It’s tough, especially for young kids. I was really bad with losses until I was around 21. It’s a tough lesson, but it’s a good lesson to learn at a young age. It’s just sports, it’s not life. I know it sounds simple, and it’s tough for young folks. I remember the 1976 playoff loss to the Raiders, I was 14 and so upset. Had first become a Pat’s fan a year earlier in 1975. But really was invested in that 1976 team.
I was a month away from turning 14 so you're just a bit older than me.
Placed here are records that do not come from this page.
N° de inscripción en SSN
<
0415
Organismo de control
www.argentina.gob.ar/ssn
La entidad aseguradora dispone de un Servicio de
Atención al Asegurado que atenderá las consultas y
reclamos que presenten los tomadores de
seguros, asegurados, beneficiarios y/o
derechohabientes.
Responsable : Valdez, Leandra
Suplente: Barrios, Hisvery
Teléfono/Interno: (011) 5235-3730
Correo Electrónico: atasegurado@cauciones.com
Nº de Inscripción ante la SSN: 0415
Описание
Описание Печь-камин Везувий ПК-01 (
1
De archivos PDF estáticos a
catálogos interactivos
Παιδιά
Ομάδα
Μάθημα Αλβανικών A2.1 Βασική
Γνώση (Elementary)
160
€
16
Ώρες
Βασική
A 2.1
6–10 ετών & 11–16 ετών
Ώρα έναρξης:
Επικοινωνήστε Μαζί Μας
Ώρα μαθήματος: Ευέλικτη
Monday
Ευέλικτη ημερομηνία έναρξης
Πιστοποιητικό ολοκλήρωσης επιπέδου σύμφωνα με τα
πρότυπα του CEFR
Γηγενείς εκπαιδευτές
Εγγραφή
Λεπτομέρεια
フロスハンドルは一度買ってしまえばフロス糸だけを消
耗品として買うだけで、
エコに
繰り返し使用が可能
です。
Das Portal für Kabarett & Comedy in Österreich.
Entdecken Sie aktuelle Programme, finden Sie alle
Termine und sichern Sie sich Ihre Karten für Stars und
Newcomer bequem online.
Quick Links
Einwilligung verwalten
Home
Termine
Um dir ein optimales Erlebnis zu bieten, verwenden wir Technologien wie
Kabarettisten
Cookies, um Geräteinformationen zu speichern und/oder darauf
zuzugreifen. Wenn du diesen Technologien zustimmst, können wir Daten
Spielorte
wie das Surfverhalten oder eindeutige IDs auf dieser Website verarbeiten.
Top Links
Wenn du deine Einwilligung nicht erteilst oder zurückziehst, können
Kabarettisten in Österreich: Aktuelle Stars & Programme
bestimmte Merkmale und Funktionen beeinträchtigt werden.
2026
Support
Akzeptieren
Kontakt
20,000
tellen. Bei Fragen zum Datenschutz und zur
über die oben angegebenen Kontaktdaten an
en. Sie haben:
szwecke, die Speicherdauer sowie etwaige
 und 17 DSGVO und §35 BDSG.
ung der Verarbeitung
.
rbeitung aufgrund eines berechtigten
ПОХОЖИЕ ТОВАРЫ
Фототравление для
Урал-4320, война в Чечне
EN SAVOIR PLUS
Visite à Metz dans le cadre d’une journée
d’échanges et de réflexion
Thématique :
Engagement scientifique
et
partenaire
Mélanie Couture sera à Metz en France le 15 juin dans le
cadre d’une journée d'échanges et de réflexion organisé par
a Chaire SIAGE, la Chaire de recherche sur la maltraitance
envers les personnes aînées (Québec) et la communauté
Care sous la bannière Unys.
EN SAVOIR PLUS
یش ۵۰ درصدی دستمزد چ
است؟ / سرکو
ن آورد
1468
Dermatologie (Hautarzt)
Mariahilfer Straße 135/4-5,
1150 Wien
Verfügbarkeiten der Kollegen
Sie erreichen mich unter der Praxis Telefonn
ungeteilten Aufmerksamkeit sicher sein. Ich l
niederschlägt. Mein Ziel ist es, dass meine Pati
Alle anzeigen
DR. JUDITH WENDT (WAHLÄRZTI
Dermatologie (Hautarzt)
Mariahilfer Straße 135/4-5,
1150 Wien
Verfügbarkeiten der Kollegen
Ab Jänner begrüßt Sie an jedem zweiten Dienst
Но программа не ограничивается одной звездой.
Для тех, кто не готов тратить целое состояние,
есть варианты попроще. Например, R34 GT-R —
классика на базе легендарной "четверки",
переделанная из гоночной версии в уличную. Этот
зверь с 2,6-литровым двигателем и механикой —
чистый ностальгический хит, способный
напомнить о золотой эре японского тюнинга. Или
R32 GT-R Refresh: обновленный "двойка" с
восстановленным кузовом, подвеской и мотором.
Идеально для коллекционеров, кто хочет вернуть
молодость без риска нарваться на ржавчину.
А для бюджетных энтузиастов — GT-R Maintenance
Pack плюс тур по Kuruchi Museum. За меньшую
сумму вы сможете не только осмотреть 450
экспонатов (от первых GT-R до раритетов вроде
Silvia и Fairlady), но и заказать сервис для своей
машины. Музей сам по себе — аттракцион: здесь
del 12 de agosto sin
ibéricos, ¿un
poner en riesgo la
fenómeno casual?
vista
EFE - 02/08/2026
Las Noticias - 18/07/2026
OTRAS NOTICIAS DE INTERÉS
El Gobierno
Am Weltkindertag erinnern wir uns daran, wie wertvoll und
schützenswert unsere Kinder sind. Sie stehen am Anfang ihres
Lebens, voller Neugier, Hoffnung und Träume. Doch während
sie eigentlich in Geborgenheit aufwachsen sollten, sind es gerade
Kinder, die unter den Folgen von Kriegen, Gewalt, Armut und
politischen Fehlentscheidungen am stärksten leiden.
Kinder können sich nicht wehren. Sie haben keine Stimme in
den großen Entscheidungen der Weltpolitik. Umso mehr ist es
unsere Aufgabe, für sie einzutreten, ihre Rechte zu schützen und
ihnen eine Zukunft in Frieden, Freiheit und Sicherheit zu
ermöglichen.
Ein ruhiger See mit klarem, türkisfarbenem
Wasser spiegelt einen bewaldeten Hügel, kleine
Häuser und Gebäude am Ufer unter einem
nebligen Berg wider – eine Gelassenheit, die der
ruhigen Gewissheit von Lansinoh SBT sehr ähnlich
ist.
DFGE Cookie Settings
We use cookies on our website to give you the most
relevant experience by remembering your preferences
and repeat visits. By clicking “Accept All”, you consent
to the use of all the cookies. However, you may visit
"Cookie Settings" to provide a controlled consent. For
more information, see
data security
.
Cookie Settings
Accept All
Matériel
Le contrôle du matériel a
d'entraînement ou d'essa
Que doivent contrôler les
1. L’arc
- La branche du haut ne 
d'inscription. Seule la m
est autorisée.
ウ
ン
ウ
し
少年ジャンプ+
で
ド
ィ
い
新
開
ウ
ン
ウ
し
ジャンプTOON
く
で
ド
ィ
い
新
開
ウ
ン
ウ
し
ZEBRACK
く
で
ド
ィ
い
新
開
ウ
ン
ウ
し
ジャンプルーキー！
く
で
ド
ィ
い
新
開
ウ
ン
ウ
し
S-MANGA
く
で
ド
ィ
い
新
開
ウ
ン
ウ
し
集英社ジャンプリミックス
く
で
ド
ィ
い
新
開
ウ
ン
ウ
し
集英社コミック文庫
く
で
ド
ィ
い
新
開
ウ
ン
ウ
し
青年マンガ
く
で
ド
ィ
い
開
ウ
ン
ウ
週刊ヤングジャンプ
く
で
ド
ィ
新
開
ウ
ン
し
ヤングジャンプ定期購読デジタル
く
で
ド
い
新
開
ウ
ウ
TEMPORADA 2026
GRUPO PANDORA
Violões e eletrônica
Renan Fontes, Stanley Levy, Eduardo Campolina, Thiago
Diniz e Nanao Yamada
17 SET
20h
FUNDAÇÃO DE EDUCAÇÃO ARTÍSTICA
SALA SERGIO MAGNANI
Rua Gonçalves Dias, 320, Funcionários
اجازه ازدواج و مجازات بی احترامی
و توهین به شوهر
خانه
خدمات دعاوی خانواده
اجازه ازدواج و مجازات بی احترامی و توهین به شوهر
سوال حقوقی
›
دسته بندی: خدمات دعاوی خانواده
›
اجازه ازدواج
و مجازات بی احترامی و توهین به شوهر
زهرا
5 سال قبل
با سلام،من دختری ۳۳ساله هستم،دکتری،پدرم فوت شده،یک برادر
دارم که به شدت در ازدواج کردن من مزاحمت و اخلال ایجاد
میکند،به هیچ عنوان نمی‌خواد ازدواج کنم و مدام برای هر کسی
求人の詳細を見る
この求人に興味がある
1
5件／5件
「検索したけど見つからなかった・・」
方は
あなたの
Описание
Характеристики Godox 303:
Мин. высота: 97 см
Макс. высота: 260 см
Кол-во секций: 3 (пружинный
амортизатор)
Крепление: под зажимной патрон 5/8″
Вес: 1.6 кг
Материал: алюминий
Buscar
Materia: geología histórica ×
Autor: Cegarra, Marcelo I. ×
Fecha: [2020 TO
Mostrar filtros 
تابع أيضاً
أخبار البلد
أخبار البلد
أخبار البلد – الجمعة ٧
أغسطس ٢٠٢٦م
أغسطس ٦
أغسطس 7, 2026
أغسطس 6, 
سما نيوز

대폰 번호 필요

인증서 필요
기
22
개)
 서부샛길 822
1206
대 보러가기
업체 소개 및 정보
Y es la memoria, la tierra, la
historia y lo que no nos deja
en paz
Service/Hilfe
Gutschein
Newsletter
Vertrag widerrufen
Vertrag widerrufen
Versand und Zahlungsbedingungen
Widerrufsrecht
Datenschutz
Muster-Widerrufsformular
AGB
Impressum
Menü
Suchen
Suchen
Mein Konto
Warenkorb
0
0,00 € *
I was always a fan, but I really went ga-ga when Fairbanks put together a tremendously talented team in '74, which started 5-0 and was two excruciating losses to Lou Saban's Bills two weeks apart (sandwiching the Bob Windsor win at Minnesota) away from being 8-0. Mack Herron, Jim Plunkett along with several all time Patriots.
Fairbanks utilized the Plunkett trade to SF - one of the all time heists in sports history - along with his continued shrewd signing and drafting to add several more super Pats and, without any devastating injuries, put it together in '76. Behind Hannah and the rest, we just dominated the line of scrimmage. Rookie Haynes was the straw that stirred the drink on defense (plus punt returns). Three years after implementing the 3-4 we had it down and teams just couldn't deal with it.
The Raiders' first TD, off a silly Russ Francis interception, was a desperate heave from Stabler that Biletnikoff hauled in miraculously in the first half.
You know the rest. But, even then, without internet, cell phones, cable TV etc., the media dismissal, denigration and abuse of the Patriots was sickening. Every other franchise has been trumpeted to the stars just for making the playoffs before and since, but for us it was:
"...and oh by the way the surprising New England Patriots are in the playoffs this year...Moving on to every other team in the league...blah blah blah..."
The robbery of the championship that day merits astronomically more than all the generations of moaning and crying about the immaculate reception, in or out of bounds, the F*ck Rule and one unintentionally blown call for the Saints last year in the midst of other calls in their favor and countless opportunities for them to win that game anyway.
Bob Costas tried to point this fact out, at least to the point that Patriots fans have (and will) never accept or forget what happened, in the pregame of the '85 AFCCG, but as always, nobody cared or listened.
Naturally the six titles help, but unwarranted denigration of the team has only increased.
All the ensuing clownery by Sullivan plus the Tatum hit just poured salt into that one, gaping wound from 1976. Officially declaring that our six titles are more legitimate than any other franchise's in history, along with winning another Super Bowl donning our real logo and uniforms, would only begin to set the historical record straight.